Later he was on a beach at low tide. At ebb the sea withdraws a long way, like a huge thirst, and exposes an area of black sand. The force of the currents and spring tide along these parts washes benches and ridges in the sand so that fingers of water shine in all directions over the laid-bare territory. In places there are naked rocks which, with different tides, would be covered by water and foam. There is a stench — the damp sand, the gullies, the rocks — as strings of seaweed and bamboo, half-digested crabs, putrid prawns, debris and floatage of every kind and origin are strewn all over. Also many empty plastic bags, containers, condoms. The cloacae of a nearby town probably run into the water here. Although a wind is gathering speed it in no way upsets the gnats and the sandflies hovering over the waste and the oozing rubbish. They are vibrating questions in the air, questions which will strip everything bare if only they were given time and tide to do so.

He is here with the prince. Off to one side of the beach, just about where it runs into a steep rock cliff, he finds three hats which, miraculously, are brand new and still dry. The wind is slightly cut off here but when it capriciously grabs hold of one of the headgear to send it spinning like a wheel over the sand, the booty is very nearly lost. But then he succeeds in retrieving and keeping all three. From far away the prince espies the loot and comes running with pale ankles to claim his share, the part of a prince, this, the best hat which with smooth fur is practically a mirror in the sun.

He is enraged but obliged to satisfy his lordship. He has to content himself with the smallest hat, a brownish porker with a very narrow brim, limp and with not even a feather. He pulls the little hat right down to his ears so that the crown may fit deep and tight over his hair. Then he sees how the prince, Albert, drops his watch in the dark sand and vengefully he puts his foot over it to push it even deeper into the stickiness so that just the glass over the dial protrudes like the one eye of a pair of glasses squinting into the sun. Albert stands at the foot of the rock barrier, crying with one hand fisted before his eyes and with the other holding down his new hat, crying because of the watch he lost. Through his tears Albert sobs that he wishes to return home.

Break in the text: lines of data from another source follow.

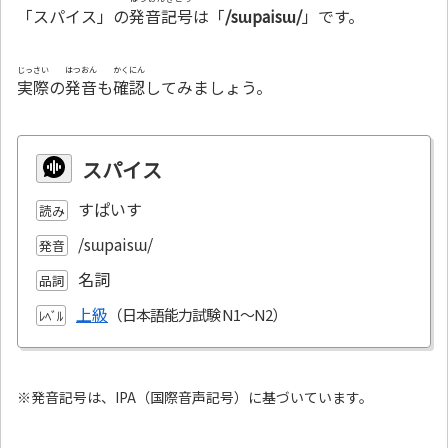
「スパイス」の
発音記号
は「
/sɯpaisɯ/
」です。
じっさい
はつおん
かくにん
実際
の
発音
も
確認
してみましょう。
スパイス
すぱいす
読み
/sɯpaisɯ/
発音
名詞
品詞
上級
ﾚﾍﾞﾙ
※発音記号は、IPA（国際音声記号）に基づいています。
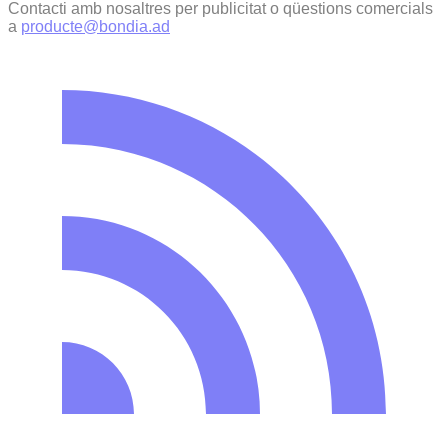
Contacti amb nosaltres per publicitat o qüestions comercials
a
producte@bondia.ad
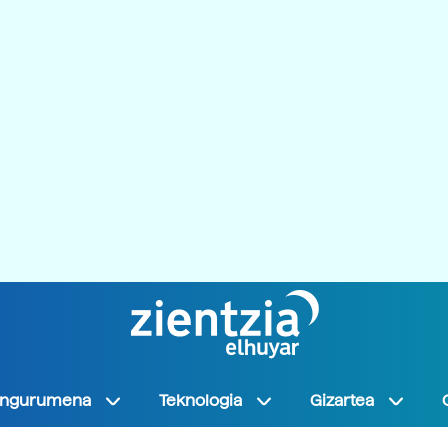
Ingurumena
Teknologia
Gizartea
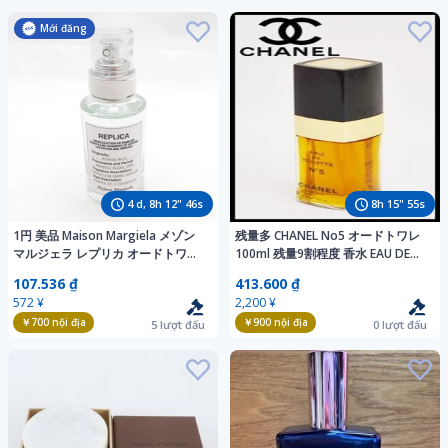
Mới đăng
4
d,
8
h
12
"
44
s
8
h
15
"
53
s
1円 美品 Maison Margiela メゾン
残量多 CHANEL No5 オードトワレ
マルジェラ レプリカ オードトワレ
100ml 残量9割程度 香水 EAU DE
バブル バス 香水 30ml 残量多 オー
TOILETTE シャネル
107.536 ₫
413.600 ₫
ドトワレEDT BD6706AJ
572 ¥
2,200 ¥
￥700
nội địa
￥900
nội địa
5
lượt đấu
0
lượt đấu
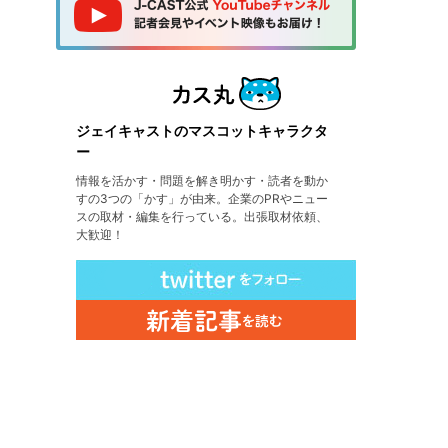
ジェイキャストのマスコットキャラクタ
ー
情報を活かす・問題を解き明かす・読者を動か
すの3つの「かす」が由来。企業のPRやニュー
スの取材・編集を行っている。出張取材依頼、
大歓迎！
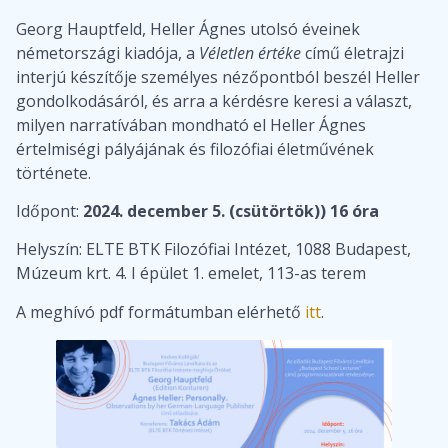
Georg Hauptfeld, Heller Ágnes utolsó éveinek
németországi kiadója, a
Véletlen értéke
című életrajzi
interjú készítője személyes nézőpontból beszél Heller
gondolkodásáról, és arra a kérdésre keresi a választ,
milyen narratívában mondható el Heller Ágnes
értelmiségi pályájának és filozófiai életművének
története.
Időpont:
2024. december 5. (csütörtök)) 16 óra
Helyszín: ELTE BTK Filozófiai Intézet, 1088 Budapest,
Múzeum krt. 4. I épület 1. emelet, 113-as terem
A meghívó pdf formátumban elérhető
itt
.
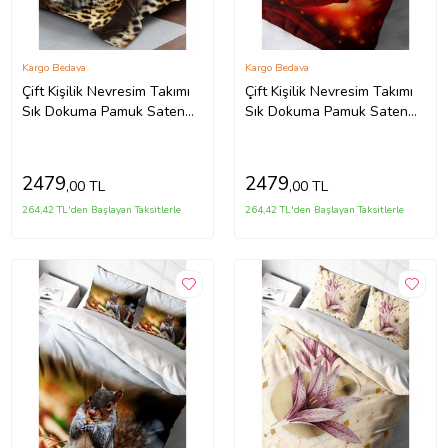
Kargo Bedava
Kargo Bedava
Çift Kişilik Nevresim Takımı
Çift Kişilik Nevresim Takımı
Sık Dokuma Pamuk Saten
Sık Dokuma Pamuk Saten
3d Özel Tasarım Wild Tiger
3d Özel Tasarım Sevgililer
Günü Vıı
2479
2479
,00 TL
,00 TL
264,42 TL'den Başlayan Taksitlerle
264,42 TL'den Başlayan Taksitlerle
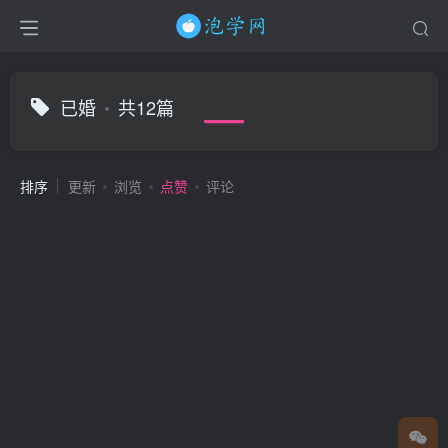
已婚
共12篇
排序
更新
浏览
点赞
评论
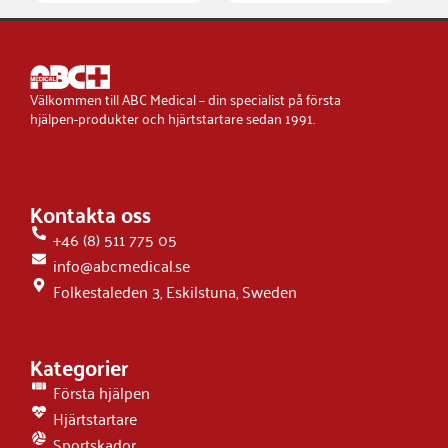
Välkommen till ABC Medical – din specialist på första
hjälpen-produkter och hjärtstartare sedan 1991.
Kontakta oss
+46 (8) 511 775 05
info@abcmedical.se
Folkestaleden 3, Eskilstuna, Sweden
Kategorier
Första hjälpen
Hjärtstartare
Sportskador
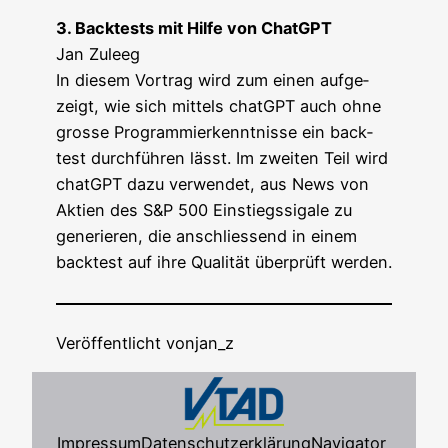
3. Back­tests mit Hil­fe von ChatGPT
Jan Zuleeg
In die­sem Vor­trag wird zum einen auf­ge­
zeigt, wie sich mit­tels chatGPT auch ohne
gros­se Pro­gram­mier­kennt­nis­se ein back­
test durch­füh­ren lässt. Im zwei­ten Teil wird
chatGPT dazu ver­wen­det, aus News von
Akti­en des S&P 500 Ein­stiegs­sig­ale zu
gene­rie­ren, die anschlies­send in einem
back­test auf ihre Qua­li­tät über­prüft werden.
Veröffentlicht von
jan_z
Impressum
Datenschutzerklärung
Navigator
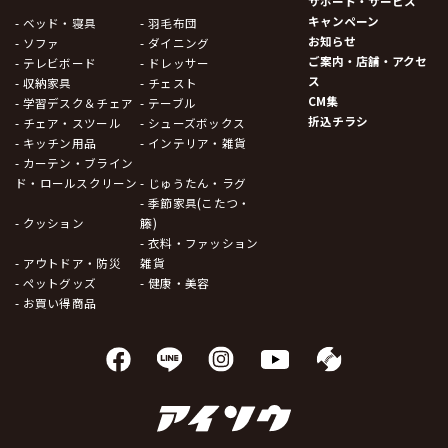
サポート・サービス
キャンペーン
- ベッド・寝具
- 羽毛布団
お知らせ
- ソファ
- ダイニング
ご案内・店舗・アクセ
- テレビボード
- ドレッサー
ス
- 収納家具
- チェスト
CM集
- 学習デスク＆チェア
- テーブル
折込チラシ
- チェア・スツール
- シューズボックス
- キッチン用品
- インテリア・雑貨
- カーテン・ブライン
ド・ロールスクリーン
- じゅうたん・ラグ
- 季節家具(こたつ・
- クッション
籐)
- 衣料・ファッション
- アウトドア・防災
雑貨
- ペットグッズ
- 健康・美容
- お買い得商品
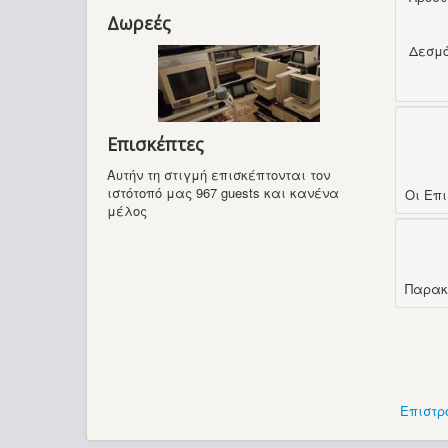
Δωρεές
Δεσμ
Επισκέπτες
Αυτήν τη στιγμή επισκέπτονται τον
ιστότοπό μας 967 guests και κανένα
Οι Επ
μέλος
Παρακ
Επιστρ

Now he pities Albert; and besides, he is afraid of what might happen if the prince were to start sulking angrily. Thus he runs back to the hidden watch and digs it up with long finger and index. He holds it up in one hand, swinging by the strap, nearly a tacked-on wrist, and jumps up and down. Shouts against the wind at Albert standing diminutive by the rocks: “Look what I found! I have it! I have it!” In the immediate vicinity he discovers four more timepieces which he stuffs in his pocket although not one of them ticks as swanky as the prince’s; in fact, two are pumping rather irregularly with little spastic leaps. He also finds, partially silted up under a stone, something which at first he doesn’t recognize. Upon closer inspection it turns out to be a long string of jewels, little ones with in-between sapphires as big as beetles with light bulbs in the bowels. Then he realizes that it must be a rosary since a small image dangles at one end, carved most likely from ivory, of the Christ with pulled-up legs on the cross. The nails gave him cramps. No bigger than a locust and just as leggy. The legs so twisted that they might be artificial, and the cross a wee crutch. He thinks that the carving will fit well in his slightly cupped palm, like a dead locust. The string too he surreptitiously pockets with the intention of cleaning it later and then giving it to his wife as a present. Findings keepings. Spoliatus ante omnia restituenda est. Then he jogs to where the prince waits. Long trails of a blubbery substance of dubious origin lie in all shapes on the banks of the furrows washed in the sand. A stickiness clings to his feet. When running he rouses swarms of seabirds — gulls and sandplovers and cormorants — like tatters and tears they wail and call names above his head.